Throughout, Lewis loses no opportunity to disparage the Christians. The Franks he describes as “large-boned, long-bearded killing machines ... religiously intolerant and intellectually impoverished, socially calcified and economically primitive.” It’s hard not to wonder whether his evidence is being chosen more for its relevance or for its ability to provoke disgust.
He pores over Emperor Charlemagne’s possible moral lapses and those of other Christian leaders who contracted political marriages with Muslims for their daughters, belaboring their hypocrisy and the misery such marriages must have caused. (No mention, however, is made of the hundreds of thousands of Christian women torn from their homes, raped, and sold into harem-slavery.)

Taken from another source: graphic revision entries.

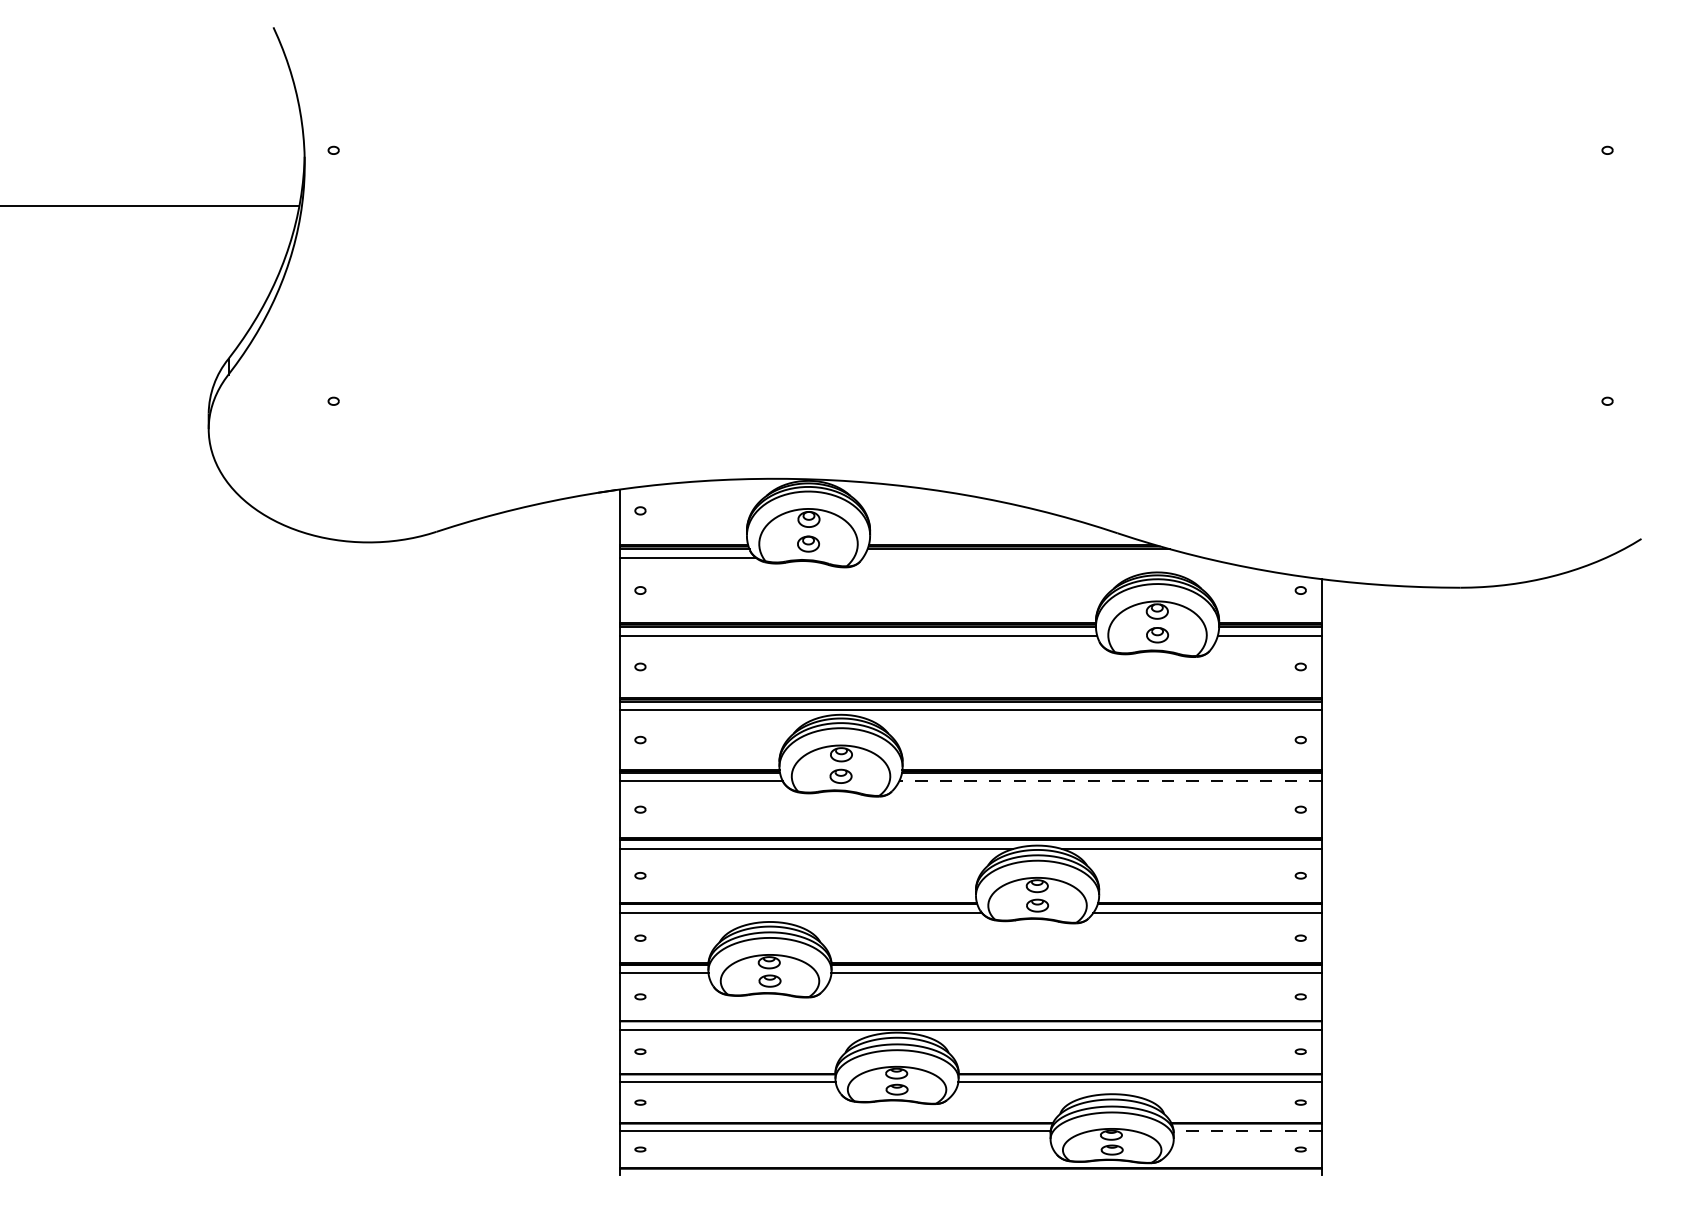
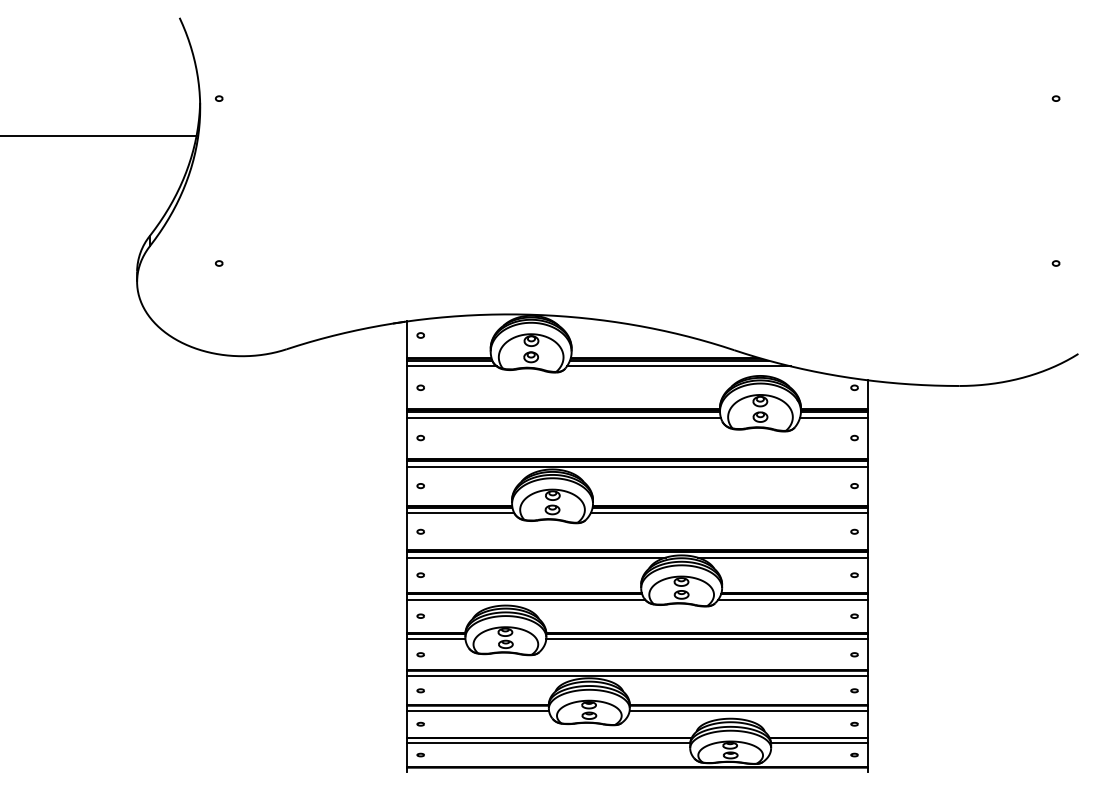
line: (1032, 558) -> (678, 366), added
line: (1110, 781) -> (729, 513), dashed -> solid
line: (1247, 1130) -> (819, 742), dashed -> solid

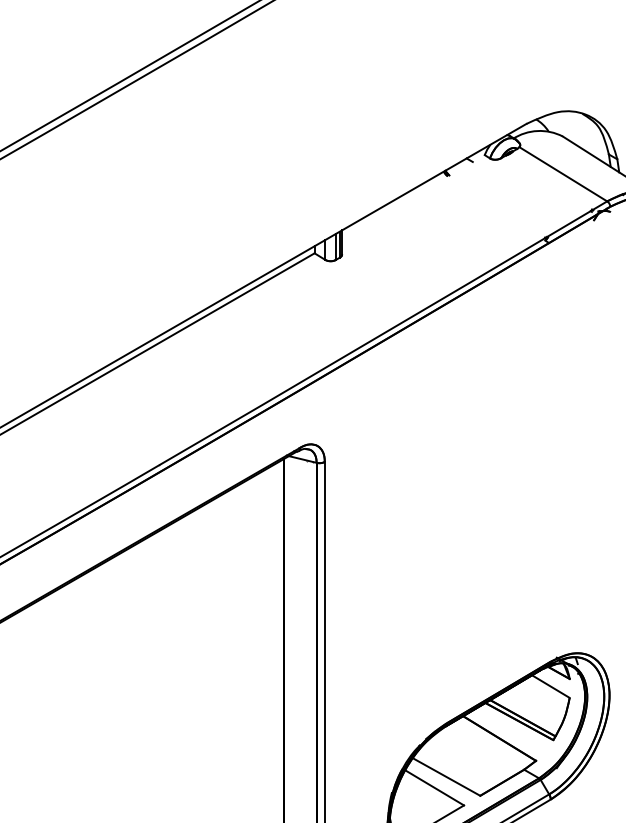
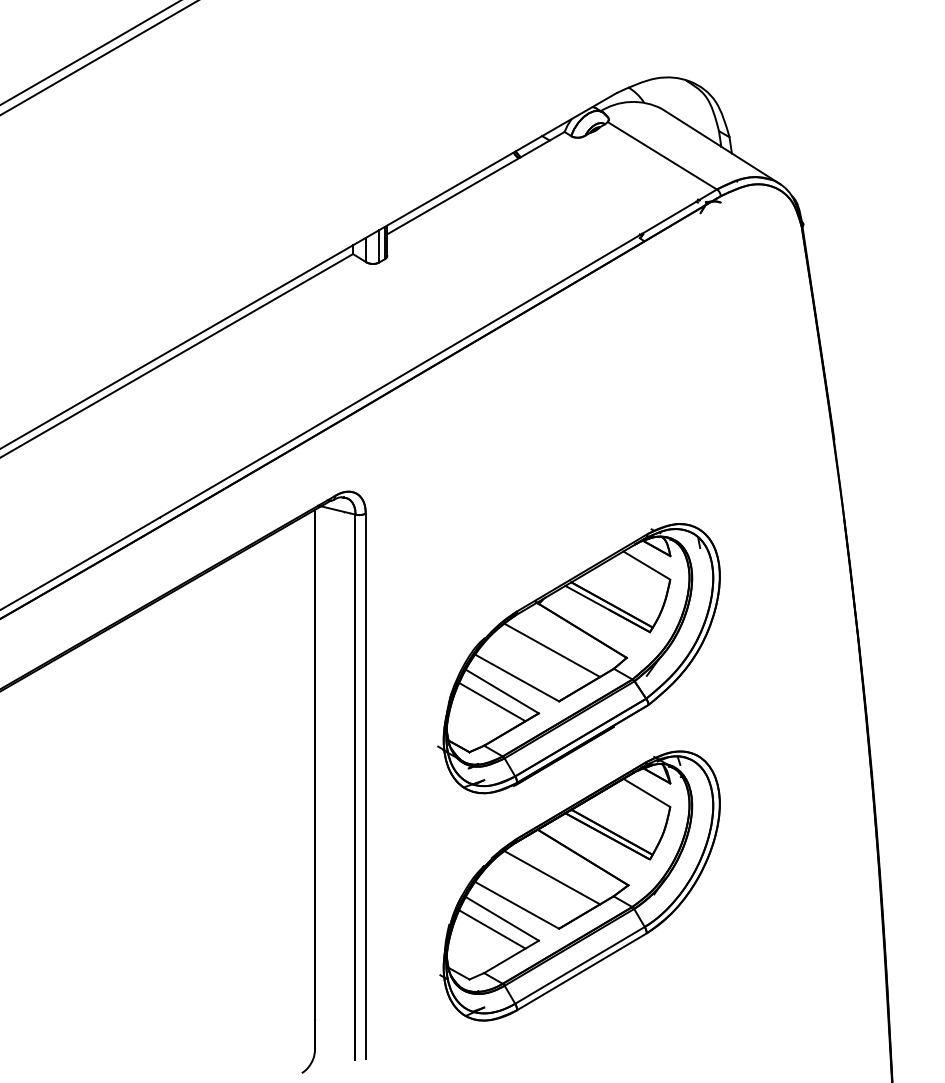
line: (413, 195) -> (475, 182), added
part: (495, 578) -> (578, 658), added
line: (474, 754) -> (552, 877), added
line: (426, 796) -> (492, 929), added

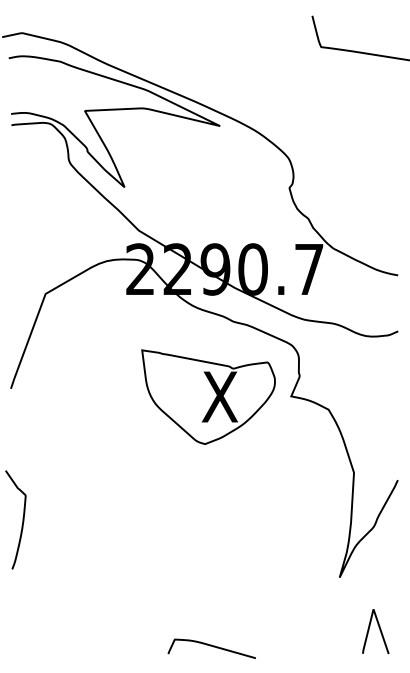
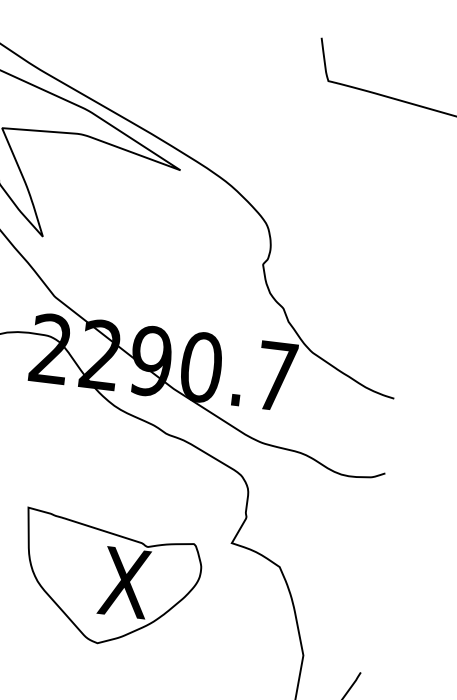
part: (208, 396) -> (109, 580), moved

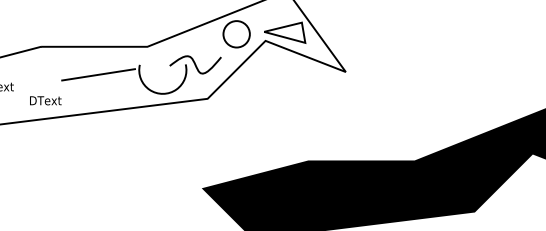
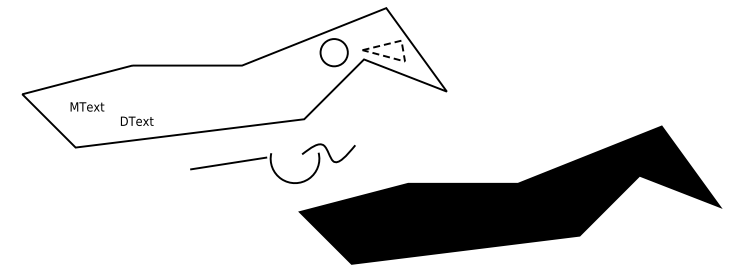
line: (303, 35) -> (403, 53), solid -> dashed
part: (141, 74) -> (272, 163), moved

When writing of Muslims, Lewis is generous with his praise. He calls one “quick-witted” and notes that another “combined tactical intelligence with the command flair of a natural leader.” Still others are “smart and driven.” Yet only in reference to the outstanding Ummayed emirs of Hispania does he qualify such claims with any evidence.
Lewis’s discussion of the Song of Roland reveals a wholesale misunderstanding of the epic genre and its elements. Certainly it acted powerfully upon the European mind, and was used as propaganda for the Christian cause against the Muslims.
Epic, rather than xenophobic
However, the Song of Roland is not the work of a Eurocentric xenophobe as Lewis avers. Rather, like its Homeric models, the Iliad and Odyssey, the poem is an idealized celebration of the heroic qualities of loyalty, fidelity, honor, sacrifice and valor in battle.
Another stumbling block is Lewis’s prose which frequently can be abstruse and leaden. He relies too often on arcane vocabulary, invariably choosing the obscure over the lucid.
He also has a fondness for inaccurate and anachronistic “poli-sci” jargon, calling marauding tribesmen “freedom fighters,” early empires “superpowers,” and hyperbolically comparing conflicts between Rome and Iran as “the explosive interface of matter and antimatter,” the “systole-diastole of a seventh-century competition.” And occasionally he comes out with a statement that would shame an undergrad: “Charlemagne planned a monster campaign....”
Although much space is devoted to the brutal campaign of conversion Charlemagne waged against the Saxons, this adds nothing to our understanding of Christian-Muslim relations.
Lewis finally winds toward the book’s conclusion with a lengthy recitation of the minor military campaigns and shifting local alliances of the petty warlords of Spain and France – a series of conflicts that for the most part are instantly forgettable.
Indubitably, this is a period that merits great attention given the volatility of current Muslim-Christian relations. We should learn from the errors of our collective past in order to map out a better future. But sadly, “God’s Crucible” offers neither a creditable understanding of the past nor an aid to future peace.